[start of Data for the task]

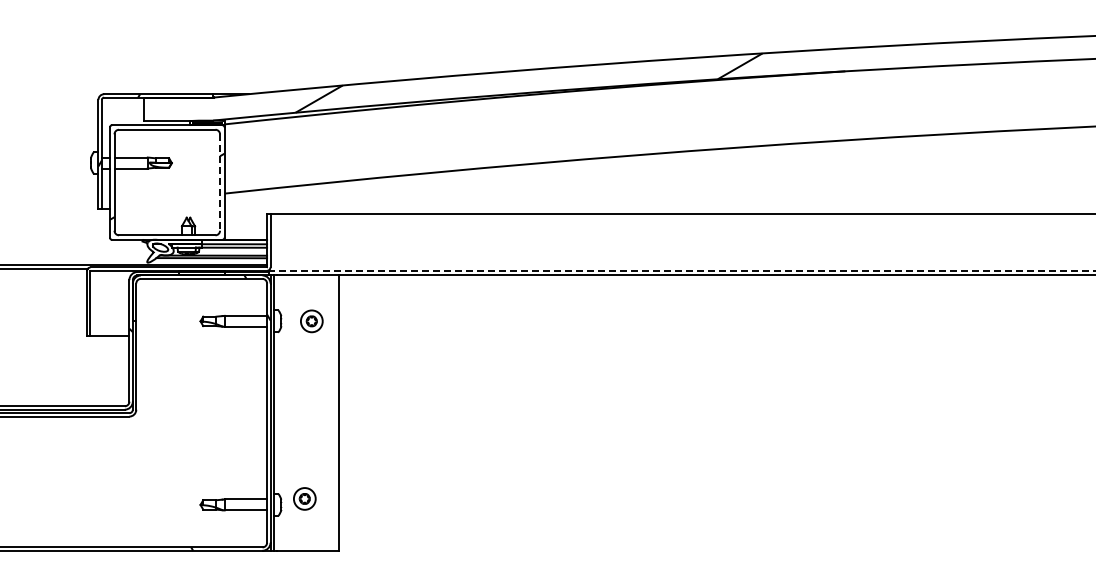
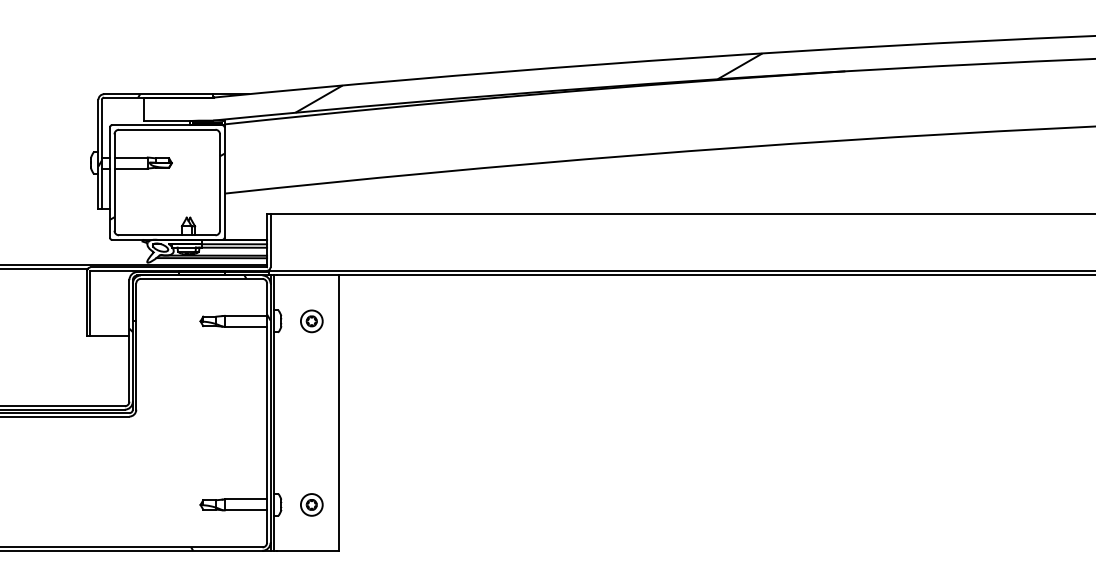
line at (220, 183): dashed -> solid
line at (680, 270): dashed -> solid
part at (304, 498) position: (304, 498) -> (311, 504)
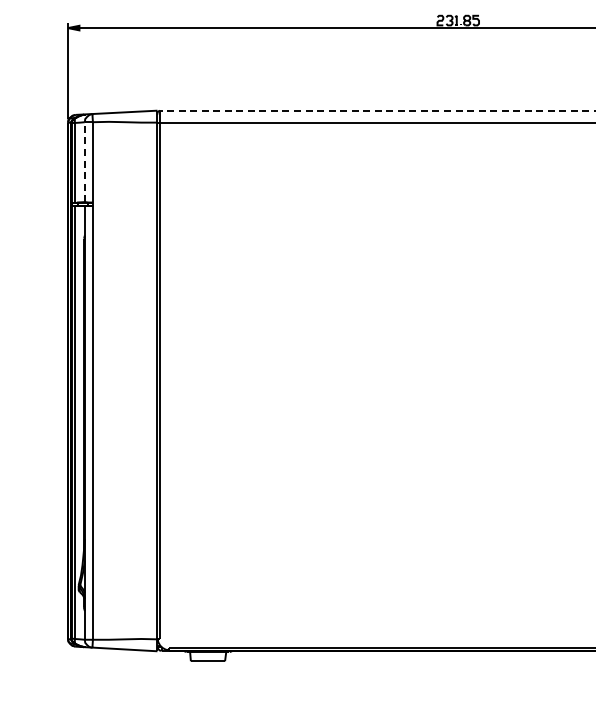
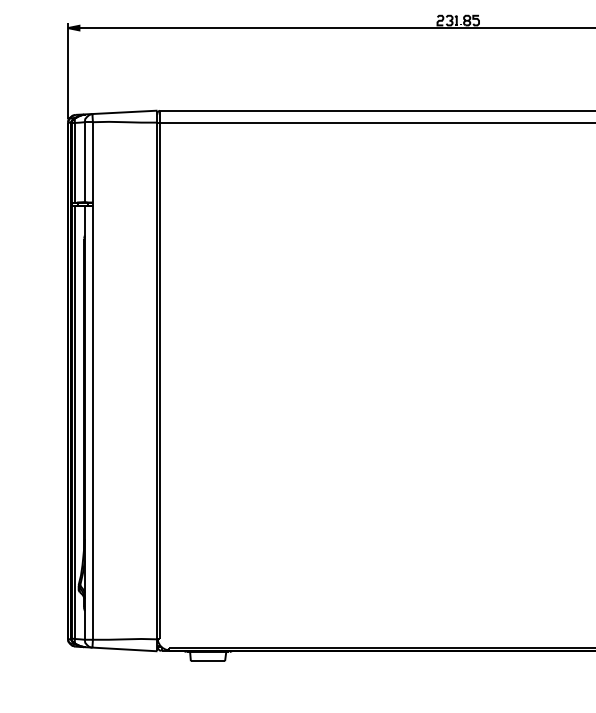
line at (377, 110): dashed -> solid
line at (84, 162): dashed -> solid
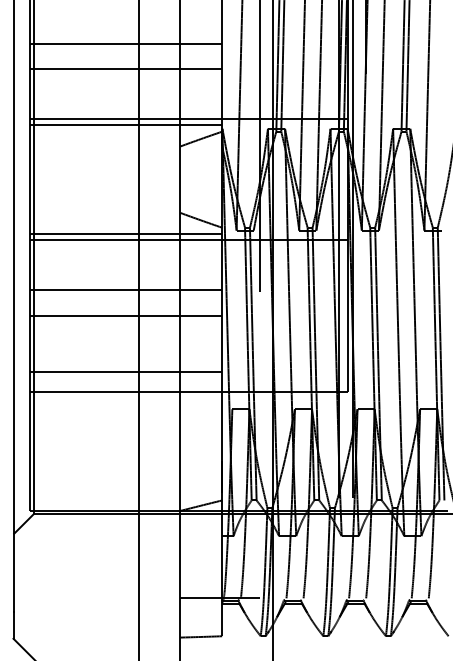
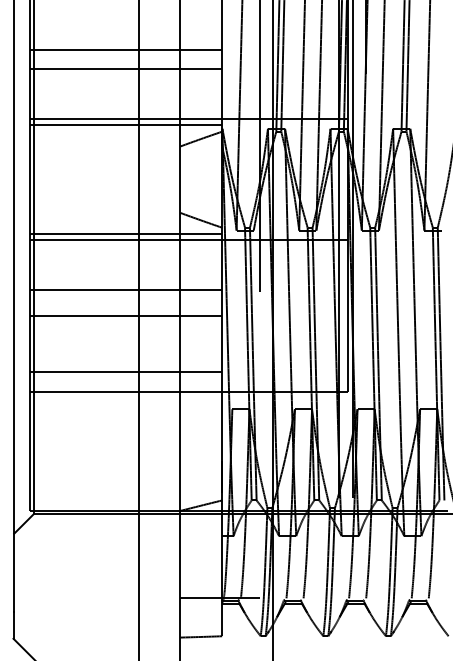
line at (126, 43) position: (126, 43) -> (126, 49)
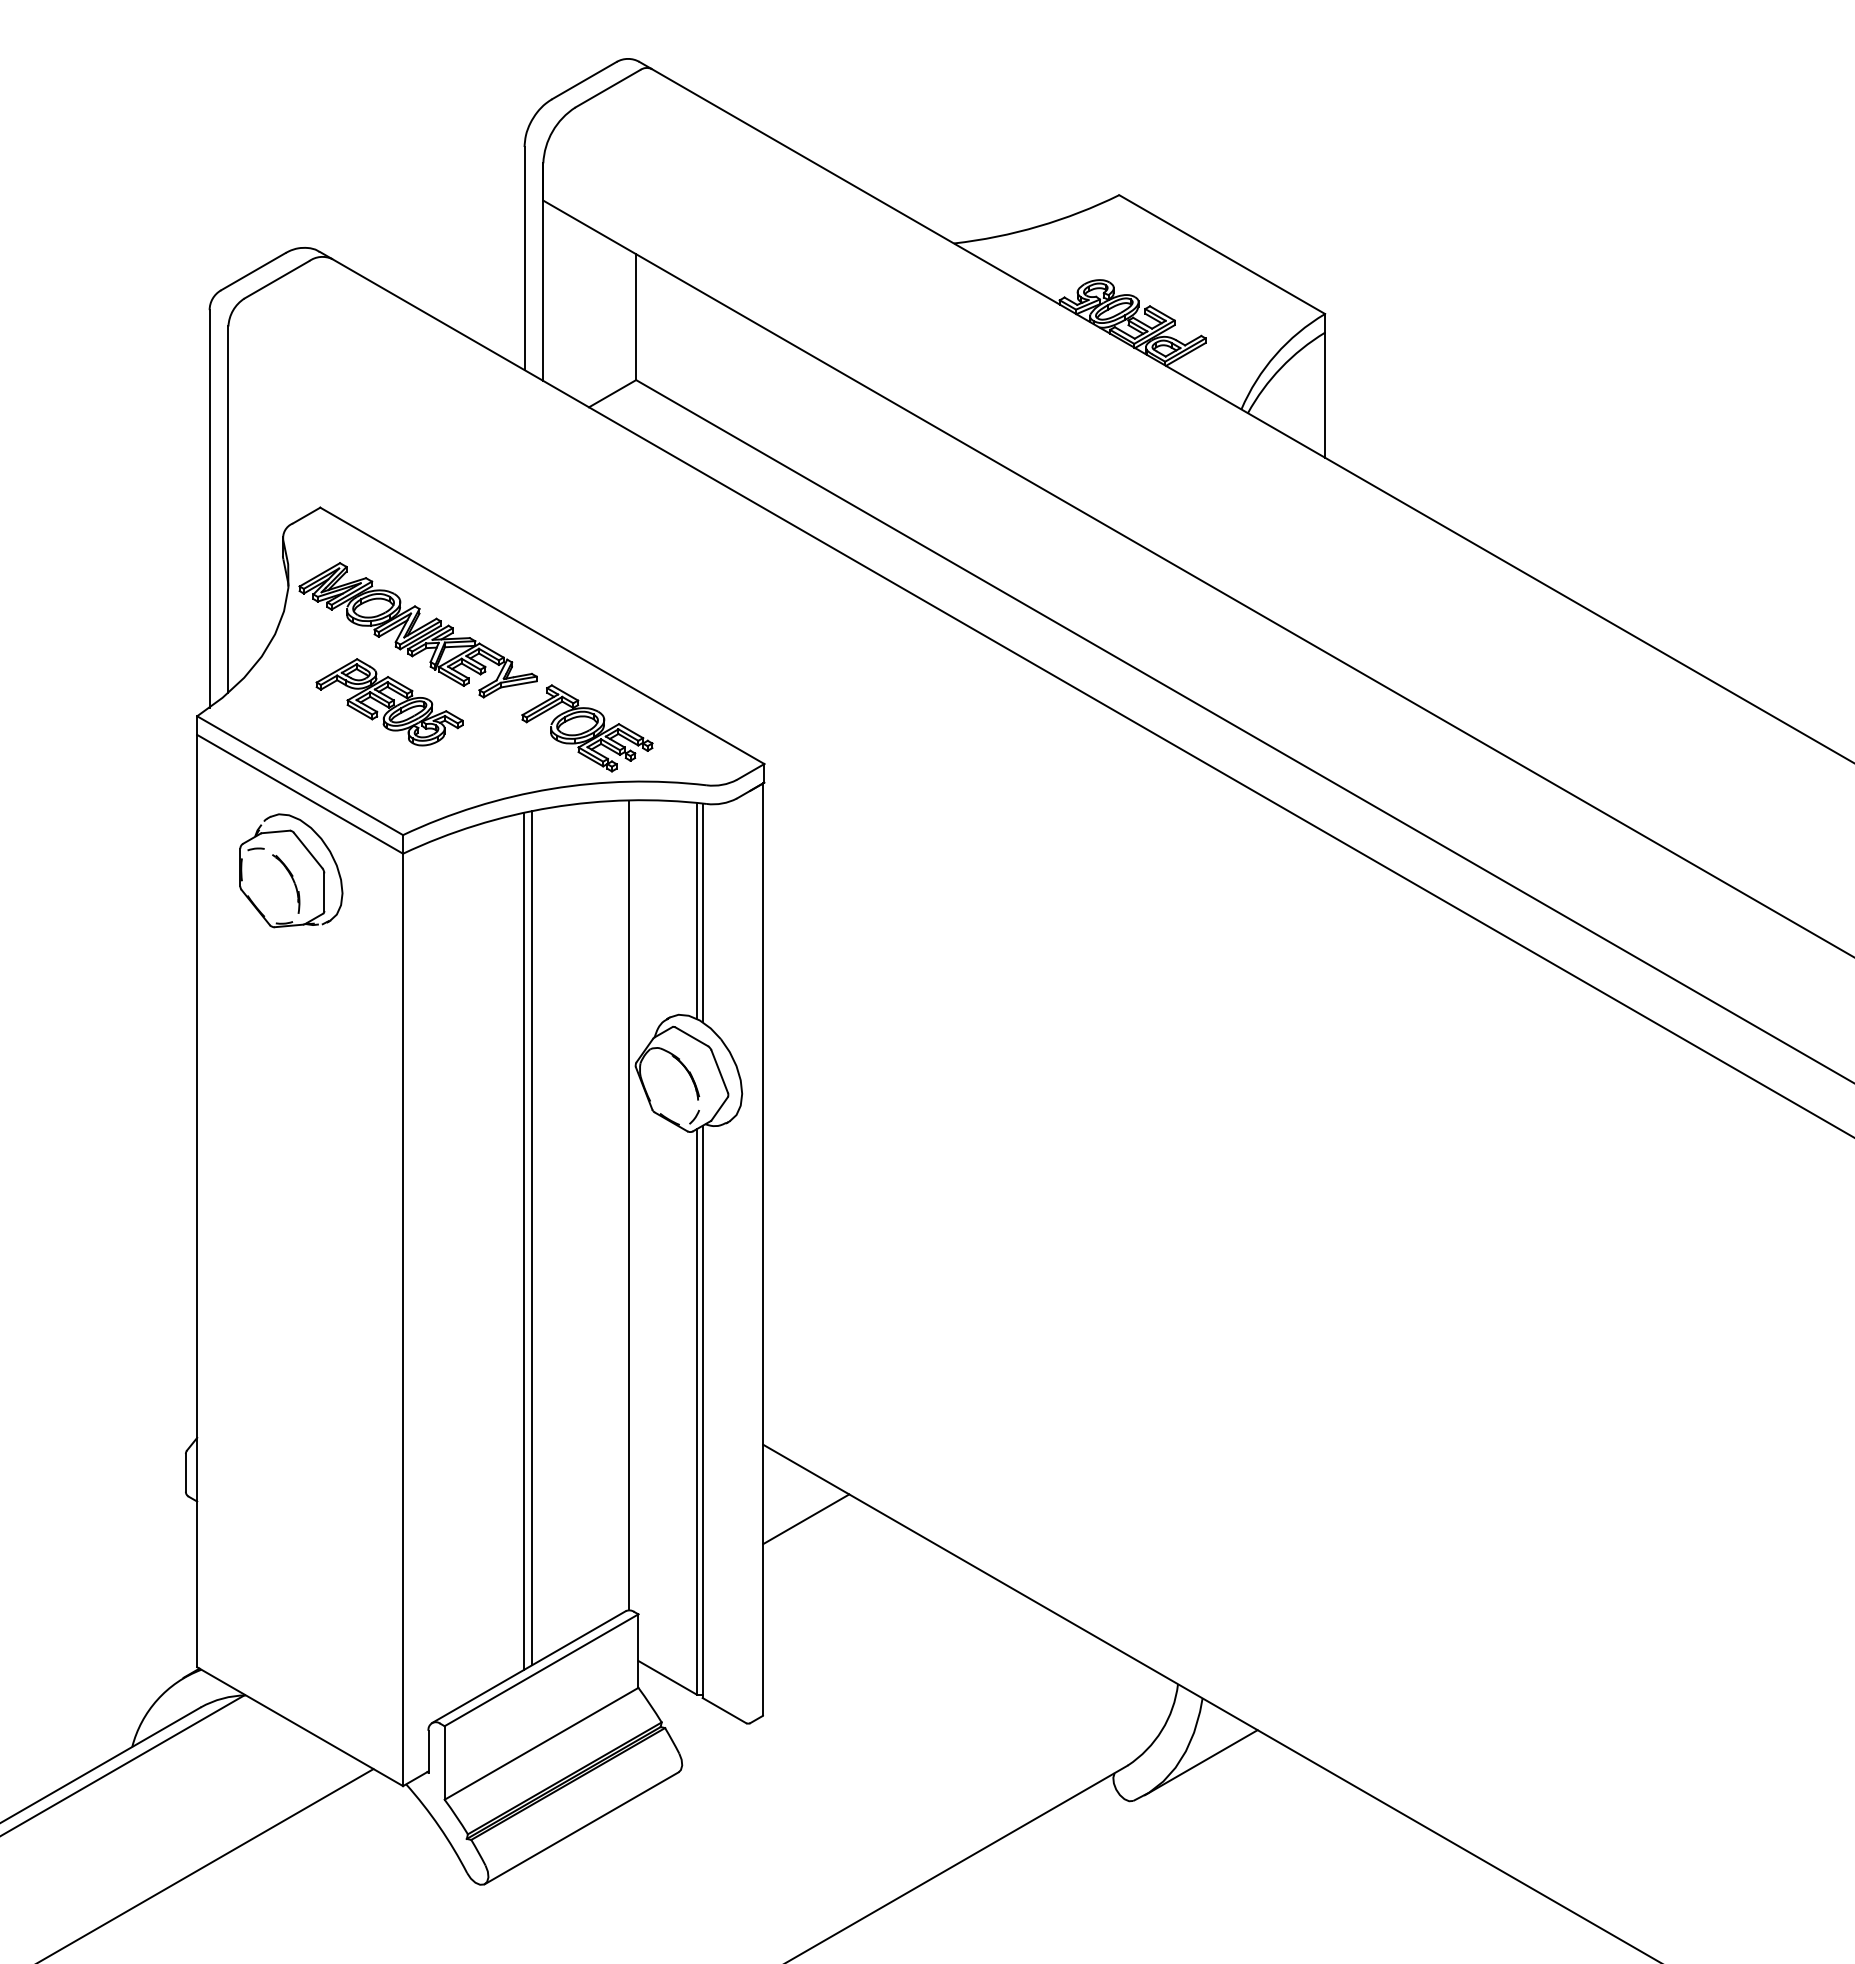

[end of Data for the task]

> _Stated task_:
Rewrite the difference lines from every record, changing each "dashed" to "dotted" and leaving everything else as is. Omit the pictures.

> _Result below_:
line at (220, 183): dotted -> solid
line at (680, 270): dotted -> solid
part at (304, 498) position: (304, 498) -> (311, 504)
line at (377, 110): dotted -> solid
line at (84, 162): dotted -> solid
line at (126, 43) position: (126, 43) -> (126, 49)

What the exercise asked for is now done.